Exercise objective:
Lay out everything from the line containing "moderator vid symposiet." down to the line containing "17 oktober. Möjligt att delta både på" in the items below as a Markdown table with the columns Row and Line. Put a row number in Row and the line's text in Line, and leave out blank lines.

----

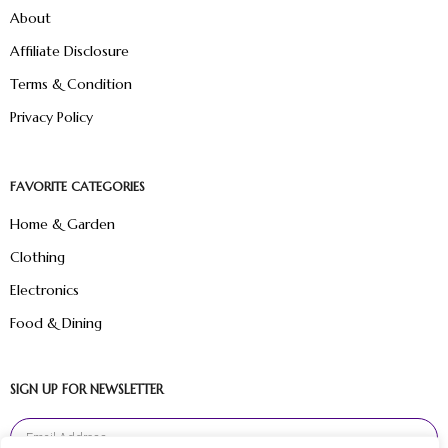
About
Affiliate Disclosure
Terms & Condition
Privacy Policy
FAVORITE CATEGORIES
Home & Garden
Clothing
Electronics
Food & Dining
SIGN UP FOR NEWSLETTER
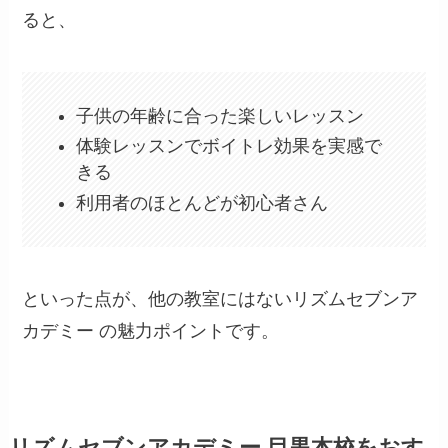
ると、
子供の年齢に合った楽しいレッスン
体験レッスンでボイトレ効果を実感で
きる
利用者のほとんどが初心者さん
といった点が、他の教室にはないリズムセブンア
カデミー の魅力ポイントです。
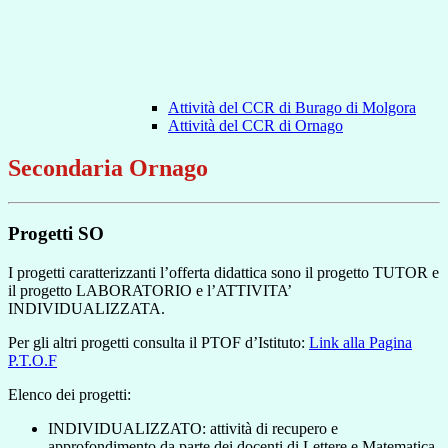
Attività del CCR di Burago di Molgora
Attività del CCR di Ornago
Secondaria Ornago
Progetti SO
I progetti caratterizzanti l’offerta didattica sono il progetto TUTOR e
il progetto LABORATORIO e l’ATTIVITA’
INDIVIDUALIZZATA.
Per gli altri progetti consulta il PTOF d’Istituto:
Link alla Pagina
P.T.O.F
Elenco dei progetti:
INDIVIDUALIZZATO: attività di recupero e
approfondimento da parte dei docenti di Lettere e Matematica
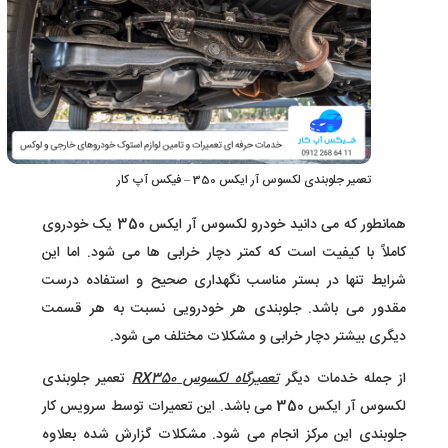
تعمیر جلوبندی لکسوس آر ایکس 350 – فیکس آپ کار
همانطور که می دانید خودرو لکسوس آر ایکس 350 یک خودروی
کاملاً با کیفیت است که کمتر دچار خرابی ها می شود. اما این
شرایط تنها در بستر مناسب نگهداری صحیح و استفاده درست
مقدور می باشد. جلوبندی هر خودرویی نسبت به هر قسمت
دیگری بیشتر دچار خرابی و مشکلات مختلف می شود.
از جمله خدمات دیگر
تعمیرگاه لکسوس RX350
تعمیر جلوبندی
لکسوس آر ایکس 350 می باشد. این تعمیرات توسط سرویس کار
جلوبندی این مرکز انجام می شود. مشکلات گزارش شده بعلاوه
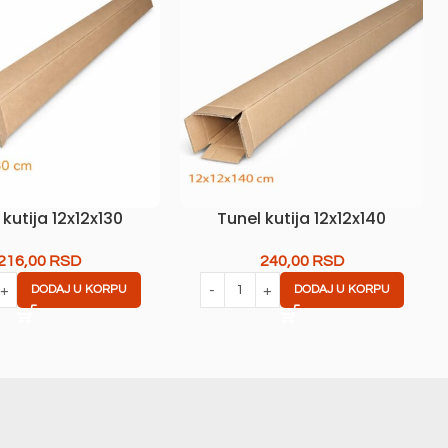
 kutija 12x12x130
Tunel kutija 12x12x140
216,00
RSD
240,00
RSD
DODAJ U KORPU
DODAJ U KORPU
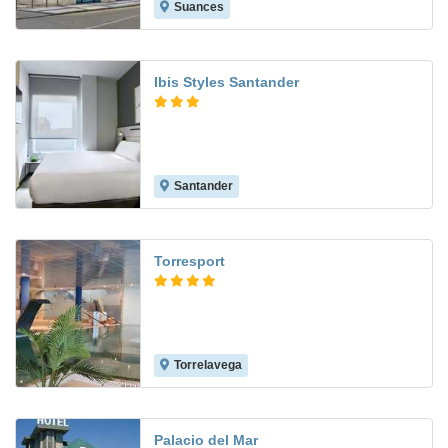
Suances
8.1
Ibis Styles Santander
Santander
9.4
Torresport
Torrelavega
8.6
Palacio del Mar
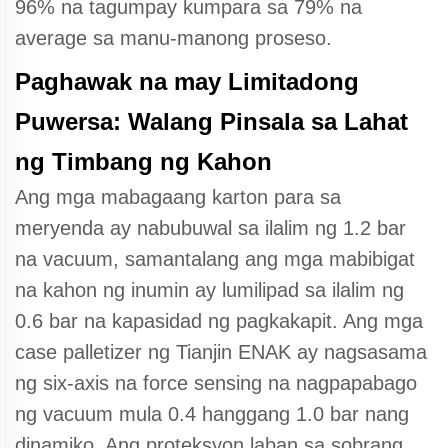
96% na tagumpay kumpara sa 79% na
average sa manu-manong proseso.
Paghawak na may Limitadong
Puwersa: Walang Pinsala sa Lahat
ng Timbang ng Kahon
Ang mga mabagaang karton para sa
meryenda ay nabubuwal sa ilalim ng 1.2 bar
na vacuum, samantalang ang mga mabibigat
na kahon ng inumin ay lumilipad sa ilalim ng
0.6 bar na kapasidad ng pagkakapit. Ang mga
case palletizer ng Tianjin ENAK ay nagsasama
ng six-axis na force sensing na nagpapabago
ng vacuum mula 0.4 hanggang 1.0 bar nang
dinamiko. Ang proteksyon laban sa sobrang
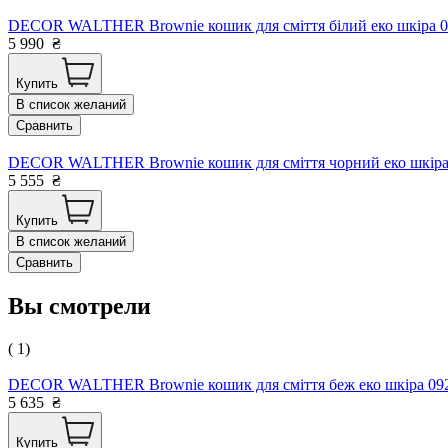
DECOR WALTHER Brownie кошик для сміття білий еко шкіра 
5 990
₴
Купить
В список желаний
Сравнить
DECOR WALTHER Brownie кошик для сміття чорний еко шкіра
5 555
₴
Купить
В список желаний
Сравнить
Вы смотрели
( 1)
DECOR WALTHER Brownie кошик для сміття беж еко шкіра 09
5 635
₴
Купить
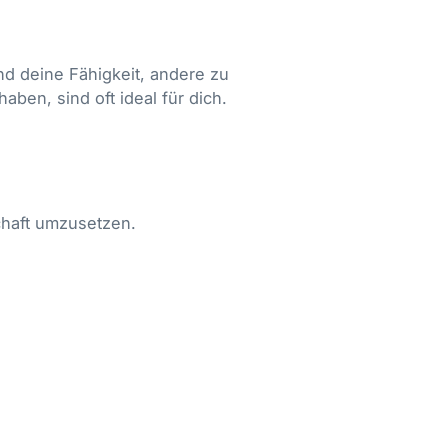
und deine Fähigkeit, andere zu
aben, sind oft ideal für dich.
schaft umzusetzen.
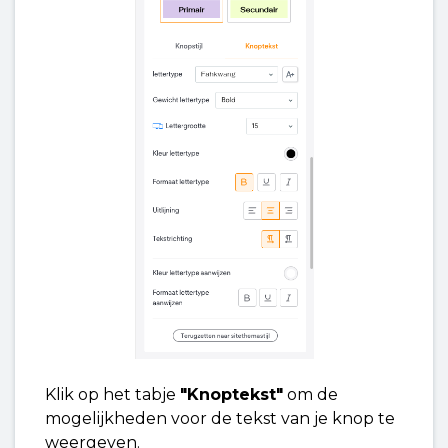
Klik op het tabje
"Knoptekst"
om de
mogelijkheden voor de tekst van je knop te
weergeven.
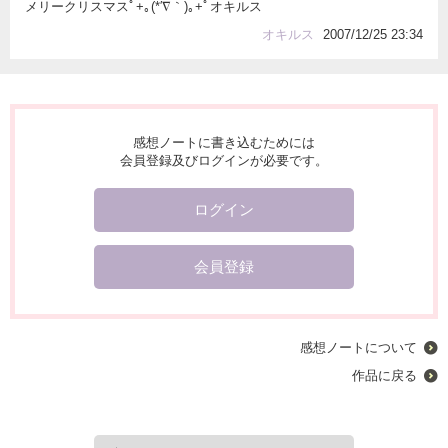
メリークリスマスﾟ+｡(*′∇｀)｡+ﾟオキルス
オキルス
2007/12/25 23:34
感想ノートに書き込むためには
会員登録及びログインが必要です。
ログイン
会員登録
感想ノートについて
作品に戻る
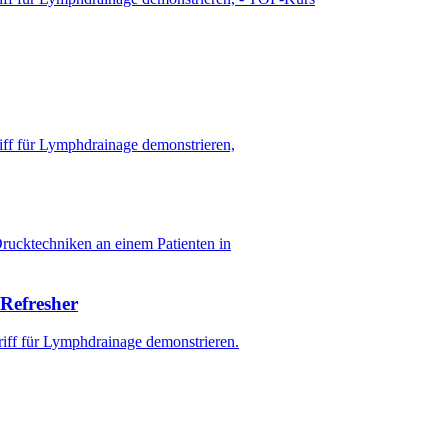
 Refresher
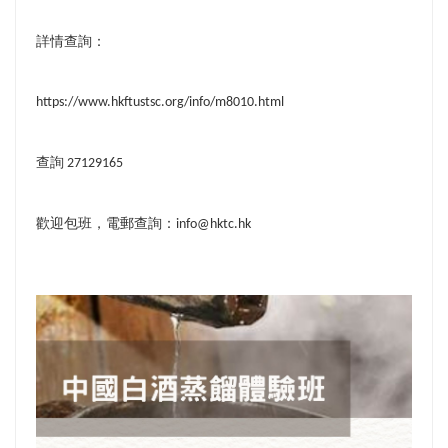
詳情查詢：
https://www.hkftustsc.org/info/m8010.html
查詢
27129165
歡迎包班，電郵查詢：
info@hktc.hk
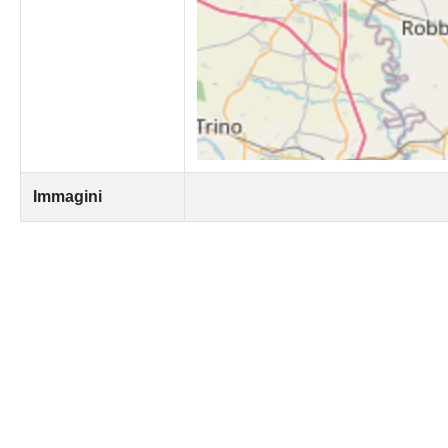
Immagini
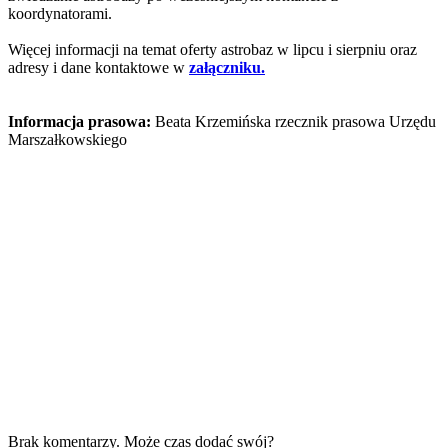
koordynatorami.
Więcej informacji na temat oferty astrobaz w lipcu i sierpniu oraz
adresy i dane kontaktowe w
załączniku.
Informacja prasowa:
Beata Krzemińska rzecznik prasowa Urzędu
Marszałkowskiego
Brak komentarzy. Może czas dodać swój?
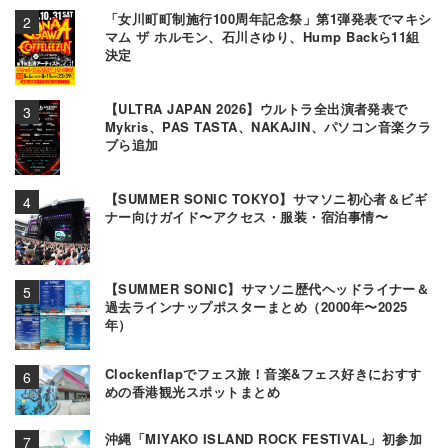
「女川町町制施行100周年記念祭」第1弾発表でマキシ
マム ザ ホルモン、石川さゆり、Hump Backら11組
決定
【ULTRA JAPAN 2026】ウルトラ全出演者発表で
Mykris、PAS TASTA、NAKAJIN、パソコン音楽クラ
ブら追加
【SUMMER SONIC TOKYO】サマソニ初心者＆ビギ
ナー向けガイド〜アクセス・服装・宿泊事情〜
【SUMMER SONIC】サマソニ歴代ヘッドライナー＆
過去ラインナップポスターまとめ（2000年〜2025
年）
Clockenflapでフェス旅！音楽&フェス好きにおすす
めの香港観光スポットまとめ
沖縄「MIYAKO ISLAND ROCK FESTIVAL」初参加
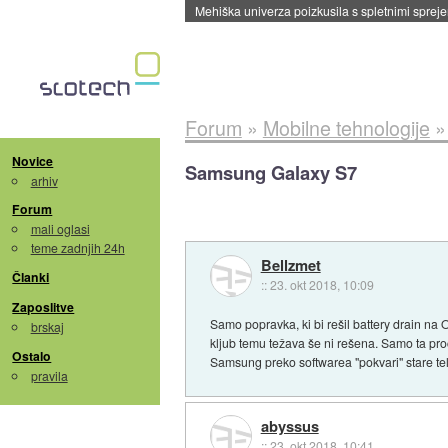
Evropska vesoljska agencija razvija svojo rak
Forum
»
Mobilne tehnologije
Novice
Samsung Galaxy S7
arhiv
Forum
mali oglasi
teme zadnjih 24h
Bellzmet
Članki
::
23. okt 2018, 10:09
Zaposlitve
Samo popravka, ki bi rešil battery drain na 
brskaj
kljub temu težava še ni rešena. Samo ta pr
Ostalo
Samsung preko softwarea "pokvari" stare tel
pravila
abyssus
::
23. okt 2018, 10:41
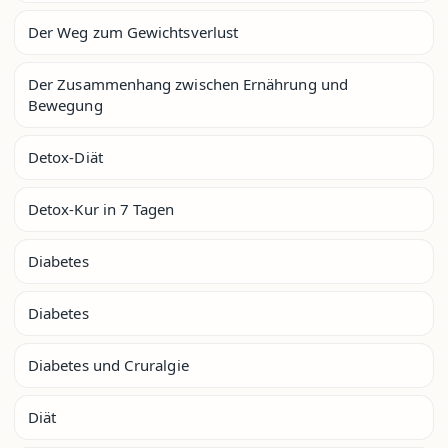
Der Weg zum Gewichtsverlust
Der Zusammenhang zwischen Ernährung und
Bewegung
Detox-Diät
Detox-Kur in 7 Tagen
Diabetes
Diabetes
Diabetes und Cruralgie
Diät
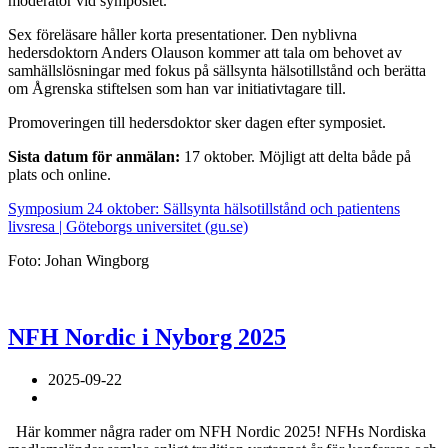
moderator vid symposiet.
Sex föreläsare håller korta presentationer. Den nyblivna
hedersdoktorn Anders Olauson kommer att tala om behovet av
samhällslösningar med fokus på sällsynta hälsotillstånd och berätta
om Ågrenska stiftelsen som han var initiativtagare till.
Promoveringen till hedersdoktor sker dagen efter symposiet.
Sista datum för anmälan:
17 oktober. Möjligt att delta både på
plats och online.
Symposium 24 oktober: Sällsynta hälsotillstånd och patientens
livsresa | Göteborgs universitet (gu.se)
Foto: Johan Wingborg
NFH Nordic i Nyborg 2025
2025-09-22
Här kommer några rader om NFH Nordic 2025! NFHs Nordiska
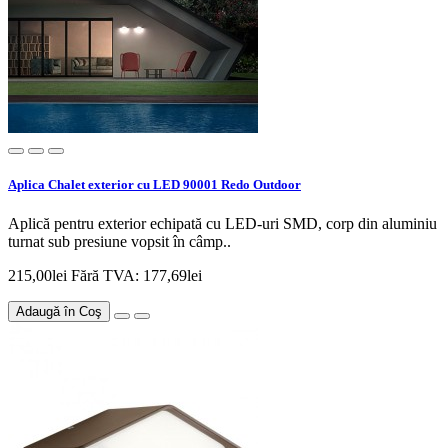
Aplica Chalet exterior cu LED 90001 Redo Outdoor
Aplică pentru exterior echipată cu LED-uri SMD, corp din aluminiu
turnat sub presiune vopsit în câmp..
215,00lei
Fără TVA: 177,69lei
Adaugă în Coş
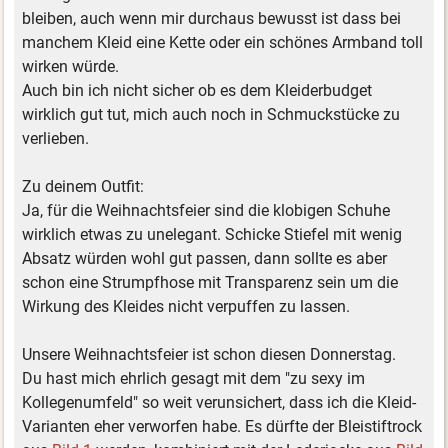
bleiben, auch wenn mir durchaus bewusst ist dass bei
manchem Kleid eine Kette oder ein schönes Armband toll
wirken würde.
Auch bin ich nicht sicher ob es dem Kleiderbudget
wirklich gut tut, mich auch noch in Schmuckstücke zu
verlieben.
Zu deinem Outfit:
Ja, für die Weihnachtsfeier sind die klobigen Schuhe
wirklich etwas zu unelegant. Schicke Stiefel mit wenig
Absatz würden wohl gut passen, dann sollte es aber
schon eine Strumpfhose mit Transparenz sein um die
Wirkung des Kleides nicht verpuffen zu lassen.
Unsere Weihnachtsfeier ist schon diesen Donnerstag.
Du hast mich ehrlich gesagt mit dem "zu sexy im
Kollegenumfeld" so weit verunsichert, dass ich die Kleid-
Varianten eher verworfen habe. Es dürfte der Bleistiftrock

----

Exercise answer:
| Row | Line |
|---|---|
| 1 | moderator vid symposiet. |
| 2 | Sex föreläsare håller korta presentationer. Den nyblivna |
| 3 | hedersdoktorn Anders Olauson kommer att tala om behovet av |
| 4 | samhällslösningar med fokus på sällsynta hälsotillstånd och berätta |
| 5 | om Ågrenska stiftelsen som han var initiativtagare till. |
| 6 | Promoveringen till hedersdoktor sker dagen efter symposiet. |
| 7 | Sista datum för anmälan: |
| 8 | 17 oktober. Möjligt att delta både på |